Infernal medicine

(originally published July 25, 2006)

Our golden retriever, Chaser, raced over to greet me as I pulled in the driveway that morning.

Tail wagging so fast her entire rear shook like a washer on the spin cycle. Tongue flopping out the side of her mouth. She looked like a mental patient on a crazed hunt for tranquilizers.

I assumed her enthusiasm was in direct correlation to the fact she loves me so gosh darn much.
Or, perhaps because I had promised to return from the store with a new dog chewy.

She jumped into my lap when I opened the door. It was a scramble of long legs and golden hair and doggy drool that landed squarely in my lap. I felt every one of her 94 pounds drilling into my body and pressing me down into the car seat.

This was a new development, I thought, putting up a hand to keep her hot doggy breath from steaming up my sunglasses. What’s the matter, Lassie? Timmy in the well again?

With one giant heave I shoved her off my lap and back out the door. I got out gingerly, leaned over, braced a hand on the car and desperately tried to find the breath Chaser had unceremoniously knocked out of my lungs. That dog needs to go on a diet.

Just as my lungs began working properly again I heard from the garage, “We need to go to the emergency room.”

I glanced over to see my husband, Jon, walk toward me with his left hand swathed in half a roll of paper towels.
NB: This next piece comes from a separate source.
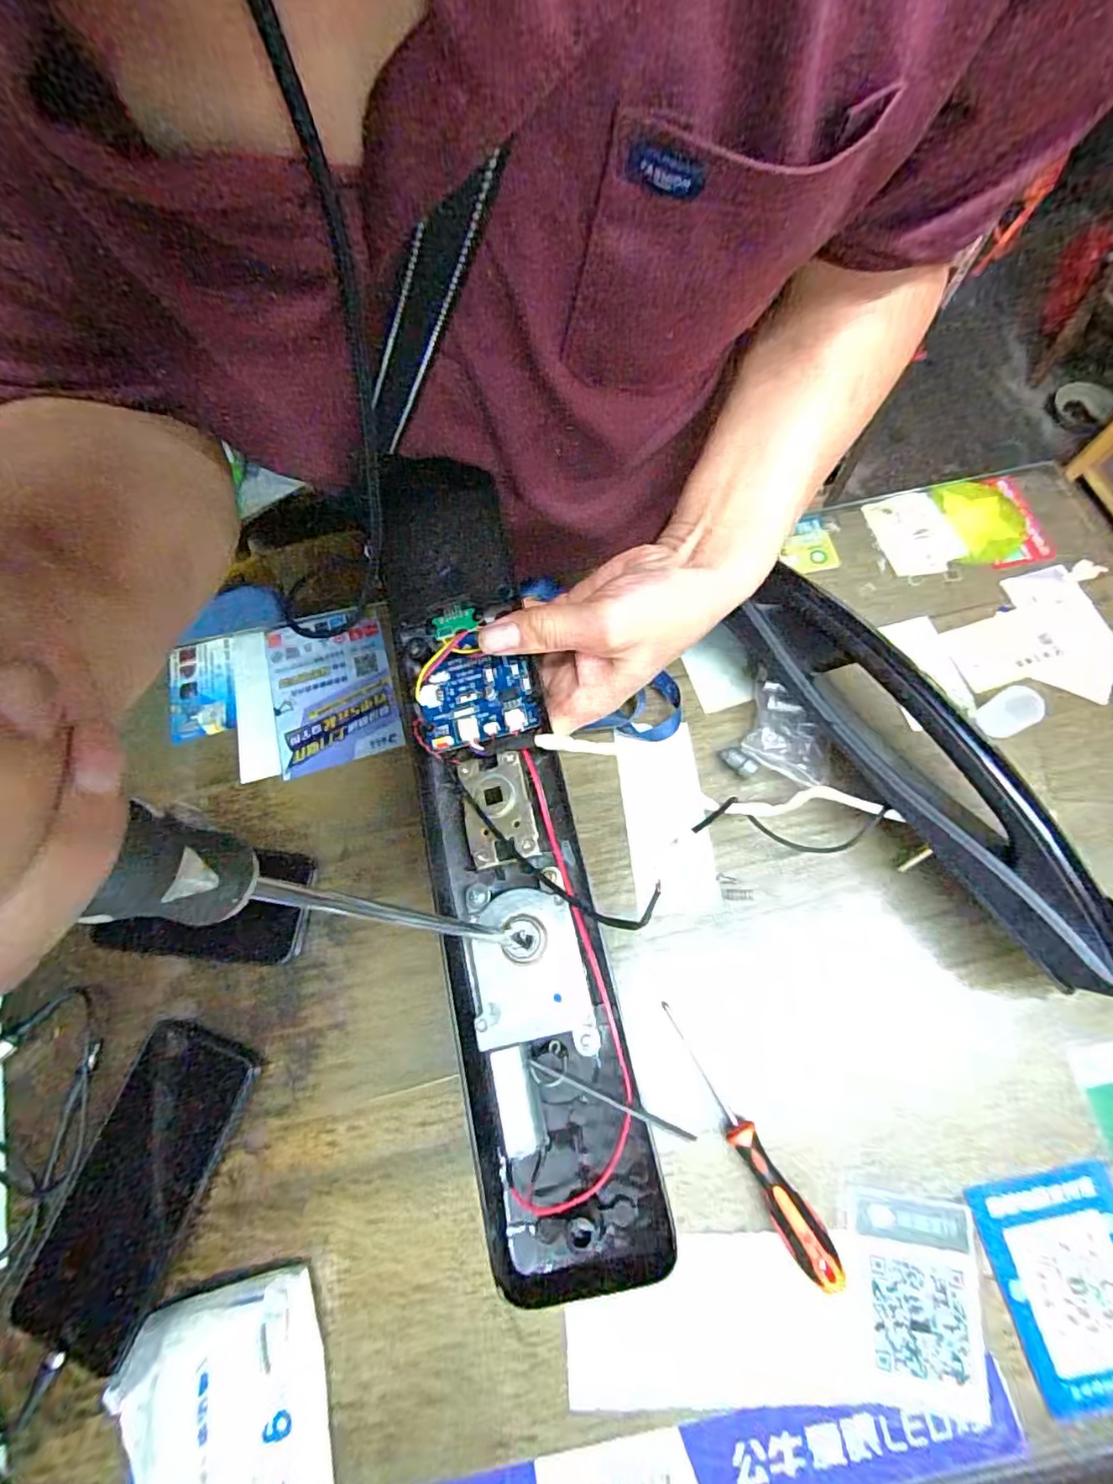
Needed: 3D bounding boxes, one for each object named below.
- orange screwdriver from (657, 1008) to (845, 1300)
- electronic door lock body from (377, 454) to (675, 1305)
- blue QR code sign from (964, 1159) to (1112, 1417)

Uh-oh. This can’t be good.

Chaser, now sitting calmly at my side and having done her duty to alert me of danger, looked up at me. See? I tried to tell you something was wrong. But you tossed me on my butt. That was very un-neighborly of you, Mom.

Some wives would get hysterical after seeing their husbands in such a state of emergency. Screaming, weeping messes yelling out “Why, God, why!” and “Oh, the blood. So much blood!” But not me. I’m the model of cool and rational thought.

“Well, how bad is it?” I casually asked Jon while strapping our one-year-old son into the car seat for his very first ride to the emergency room. Baby Baldwin giggled as if to say Dada did a dumb-dumb.

I got no response from Jon. Just silence. OK, maybe this was a little more serious than I thought.

“Hey, you,” I said a little louder, “the guy bleeding all over the driveway. Is it just a cut or do I need to go get the cooler so I can pack a severed limb on ice?”

Jon snuck a peak under the makeshift bandage and grimaced, “It’s pretty bad.”

At that point I mentally ran through every episode of Trauma: Life in the E.R. I’d ever seen and jumped into action. I hoped Jon wouldn’t need a chest tube. That’s always a bad sign when somebody needs a chest tube.

As we drove Indy-style to the hospital I tried to keep his spirits up. I asked, “Hey, remember the last time you went to the emergency room?” while blowing through no less than three stop signs.

When Jon and I were dating, I innocently suggested we carve pumpkins on Halloween. No guy wants to do that. But he will if he’s trying to impress a girl.

One hour later we were in the emergency room where Jon got his hand sewn back together after slicing it with a butcher knife while cutting off the top of his pumpkin.

That’s right. Just cutting off the top. We hadn’t even gotten to the carving part yet.

The doctor was quite chatty as he stitched Jon’s hand. “At least she had a good set of knives,” he said. “This is one really clean cut.”

I beamed and thanked the good doctor for the compliment. Jon just glared.

And he hasn’t touched a pumpkin since. Nor did he seem to enjoy the stroll down memory lane that morning, if the look he threw me was any indication.

Fortunately, Jon didn’t need a chest tube. And, much to his chagrin, he didn’t even need stitches. The doctor superglued his finger back together and sent him on his way.

Geesh, I could have done that. I saw it once on Trauma: Life in the E.R.